# [文書抜粋]
2018年12月17日
海外医学部の話2(十二月十二日)
以前、ブルノに住む知り合いから、マサリク大学でも医学部に日本人の学生を受け入れ始めたという話を聞いた。その人の話では、一度に二十人以上の日本人学生が入学し、その大半は英語能力が高くなく、日常会話さえおぼつかず、これじゃ医学の勉強なんて無理だろうという状態だったらしい。これについてはすでに触れたような気もする。
その後、パラツキー大学に医学部生を送り出している日本側の事務局の人とお話をする機会があったのだが、ブルノのマサリク大学への学生の送り出しをやっているのは別の組織で、パラツキー大学とは違って、マサリク大学の医学部で直接勉強を始めるのではなく、まず予備コースに通って英語などを勉強した上で、学力的に問題がないと認められた人だけが、医学部の本科に進めるような形になっているのではないかと教えてもらった。
だから、その予備コースの一年なら一年で、英語で医学を勉強できるだけの力をつければいいということなのだが、果たしてそれは可能なのだろうか。日本でしっかり勉強して、それこそ医学部の入試に合格できるようなレベルの英語力がある人なら、一年外国で英語を使って勉強、生活することで、実践力を身につけて英語で医学を勉強するところまで行けそうだけれども、高校を卒業した時点で片言レベルの英語しか使えない人が、たった一年で英語で医学を勉強するところまでいけるのか大いに疑問である。

# [保存データ]
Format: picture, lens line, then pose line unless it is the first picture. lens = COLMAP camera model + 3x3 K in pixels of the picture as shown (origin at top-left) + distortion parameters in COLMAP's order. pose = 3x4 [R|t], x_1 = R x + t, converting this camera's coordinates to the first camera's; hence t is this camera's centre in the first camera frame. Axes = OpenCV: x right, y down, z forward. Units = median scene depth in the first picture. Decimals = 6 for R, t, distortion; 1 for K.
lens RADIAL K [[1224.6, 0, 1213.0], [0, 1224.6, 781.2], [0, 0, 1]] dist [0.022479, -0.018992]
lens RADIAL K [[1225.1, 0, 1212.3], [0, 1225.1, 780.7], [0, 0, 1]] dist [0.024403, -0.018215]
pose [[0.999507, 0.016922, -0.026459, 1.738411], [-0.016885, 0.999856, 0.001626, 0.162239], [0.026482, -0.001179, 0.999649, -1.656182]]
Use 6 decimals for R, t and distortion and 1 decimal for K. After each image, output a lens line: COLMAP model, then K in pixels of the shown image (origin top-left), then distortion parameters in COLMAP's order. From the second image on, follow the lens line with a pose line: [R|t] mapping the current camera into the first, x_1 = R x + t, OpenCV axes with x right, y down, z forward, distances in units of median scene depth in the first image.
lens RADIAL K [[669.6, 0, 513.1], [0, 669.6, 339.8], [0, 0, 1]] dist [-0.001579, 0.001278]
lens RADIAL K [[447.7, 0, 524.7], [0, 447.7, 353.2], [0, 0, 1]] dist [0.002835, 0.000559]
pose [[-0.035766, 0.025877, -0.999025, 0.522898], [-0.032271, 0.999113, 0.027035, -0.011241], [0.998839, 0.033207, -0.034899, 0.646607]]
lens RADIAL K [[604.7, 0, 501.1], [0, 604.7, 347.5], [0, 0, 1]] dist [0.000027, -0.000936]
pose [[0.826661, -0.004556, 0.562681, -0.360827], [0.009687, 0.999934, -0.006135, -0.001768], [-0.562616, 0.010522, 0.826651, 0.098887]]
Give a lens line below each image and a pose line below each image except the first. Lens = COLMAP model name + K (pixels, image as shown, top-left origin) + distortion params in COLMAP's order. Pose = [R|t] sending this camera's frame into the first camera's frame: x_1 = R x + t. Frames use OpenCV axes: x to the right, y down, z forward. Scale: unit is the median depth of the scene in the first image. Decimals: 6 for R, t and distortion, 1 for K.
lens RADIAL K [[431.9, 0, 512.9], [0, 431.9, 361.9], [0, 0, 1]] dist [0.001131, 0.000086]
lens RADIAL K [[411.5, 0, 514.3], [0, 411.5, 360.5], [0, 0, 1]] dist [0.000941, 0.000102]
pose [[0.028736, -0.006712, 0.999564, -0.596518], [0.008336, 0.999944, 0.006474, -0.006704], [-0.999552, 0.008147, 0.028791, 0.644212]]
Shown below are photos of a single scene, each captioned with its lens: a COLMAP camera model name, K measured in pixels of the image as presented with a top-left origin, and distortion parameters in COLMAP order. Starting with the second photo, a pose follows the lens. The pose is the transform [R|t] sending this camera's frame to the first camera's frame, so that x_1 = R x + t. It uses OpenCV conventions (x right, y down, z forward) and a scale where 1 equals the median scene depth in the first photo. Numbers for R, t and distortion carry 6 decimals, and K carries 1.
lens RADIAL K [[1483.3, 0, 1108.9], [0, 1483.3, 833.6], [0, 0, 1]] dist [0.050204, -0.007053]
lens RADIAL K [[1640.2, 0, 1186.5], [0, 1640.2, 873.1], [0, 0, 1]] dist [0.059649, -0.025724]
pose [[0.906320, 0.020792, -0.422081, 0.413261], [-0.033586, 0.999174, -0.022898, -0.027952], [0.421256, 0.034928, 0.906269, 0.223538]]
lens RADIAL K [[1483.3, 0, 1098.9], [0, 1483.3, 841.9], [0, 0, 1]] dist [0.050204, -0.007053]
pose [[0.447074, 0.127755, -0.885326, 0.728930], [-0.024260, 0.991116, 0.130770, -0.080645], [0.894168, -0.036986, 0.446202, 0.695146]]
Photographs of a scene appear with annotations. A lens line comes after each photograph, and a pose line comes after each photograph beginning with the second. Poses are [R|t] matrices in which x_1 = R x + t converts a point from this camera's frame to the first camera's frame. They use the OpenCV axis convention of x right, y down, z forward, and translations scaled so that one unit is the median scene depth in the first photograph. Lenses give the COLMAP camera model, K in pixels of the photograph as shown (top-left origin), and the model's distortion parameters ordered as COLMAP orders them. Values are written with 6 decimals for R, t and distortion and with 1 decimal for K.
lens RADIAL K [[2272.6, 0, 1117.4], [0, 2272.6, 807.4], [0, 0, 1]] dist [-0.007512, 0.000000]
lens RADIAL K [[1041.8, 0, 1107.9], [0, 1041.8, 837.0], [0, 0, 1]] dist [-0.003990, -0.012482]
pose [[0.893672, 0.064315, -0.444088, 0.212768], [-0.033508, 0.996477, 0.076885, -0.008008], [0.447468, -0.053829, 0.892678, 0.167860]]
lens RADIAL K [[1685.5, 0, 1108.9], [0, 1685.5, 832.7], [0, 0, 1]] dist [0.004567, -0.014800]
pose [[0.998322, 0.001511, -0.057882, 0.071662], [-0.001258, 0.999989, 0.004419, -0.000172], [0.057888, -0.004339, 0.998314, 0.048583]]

# [課題内容]
上の文書抜粋のうち、「だから、その予備コースの一年」を含む語句から始まり「いけるのか大いに疑問である。」で終わる部分を一字も変えずに書き写してください。

# [解答例]
だから、その予備コースの一年なら一年で、英語で医学を勉強できるだけの力をつければいいということなのだが、果たしてそれは可能なのだろうか。日本でしっかり勉強して、それこそ医学部の入試に合格できるようなレベルの英語力がある人なら、一年外国で英語を使って勉強、生活することで、実践力を身につけて英語で医学を勉強するところまで行けそうだけれども、高校を卒業した時点で片言レベルの英語しか使えない人が、たった一年で英語で医学を勉強するところまでいけるのか大いに疑問である。